É difícil saber o que tem sido pior nesses dias em que as redes sociais dominam como meio de informação, analisando-se o contexto sem enxergar o todo. A ampla divulgação das chamadas fake news, ou a desinformação de muitos comunicadores, que não buscam se inteirar dos fatos antes de analisa-los ou simplesmente transmiti-los aos seus leitores, ouvintes e telespectadores estão nessa pauta. Fake news são as notícias falsas, que tantos danos causam à comunicação e às pessoas envolvidas na sua disseminação, muitos inocentes úteis, que na ânsia de acreditar que o fato é verdadeiro, acabam por divulga-lo. Já a desinformação é um alinhamento de vários fatores, como ignorância, incompetência ou mesmo preguiça em pesquisar sobre o tema que se vai abordar. Diferente das notícias falsas, a desinformação pode ter um efeito mais nocivo ainda, por que vem na credibilidade do meio de comunicação ao qual o comunicador, o jornalista, está ligado. Então acaba por virar fato consumado, mesmo não o sendo.
Tenho acompanhado inúmeros programas da mídia eletrônica, misto de jornalismo e variedades, além de outras tradicionais e do impresso também, e a frequência com que se nota a desinformação é maior do que se imagina. Dados imprecisos e muitas vezes incorretos e escorregões na matemática, quando o fato é temporal, confundindo períodos, sem saber o que se está falando. A primeira lição, quando se frequenta uma escola de jornalismo é que é preciso estudar o assunto antes de procurar a fonte. É preciso conhecer e contextualizar a informação e sua relação com essa mesma fonte, antes de sair com a cabeça cheia de ideias, mas vazia de conteúdo no momento da abordagem sobre o tema que se vai falar. O máximo de conhecimento que se busca antes dessa abordagem é fundamental para que a desinformação não tome o lugar da verdade e a notícia vire meia notícia.
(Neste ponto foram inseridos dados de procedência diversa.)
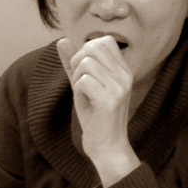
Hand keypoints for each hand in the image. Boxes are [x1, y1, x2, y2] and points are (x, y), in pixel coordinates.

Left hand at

Pode-se afirmar que a rapidez com que se trata a informação, hoje, e sua obrigatória divulgação, não condizem com o tempo de se informar antes. A pressa em sair na frente e virar o dono da notícia aniquila a importância da correção e veracidade do fato. Melhor, então, é não informar, mas poucos pensam e agem dessa maneira. Ainda é assunto para muito debate nesses tempos de comunicação em tempo real, mas se ignora essa regra. Noticia-se antes e corre-se atrás da informação depois. Simples, porém desastroso. Apesar de andarem juntas, fake news e desinformação não têm nada em comum. A primeira é falsa pela própria natureza. A segunda vem com assinatura e firma reconhecida pela arrogância daqueles que acham que entendem de tudo. Mesmo que não saibam de nada.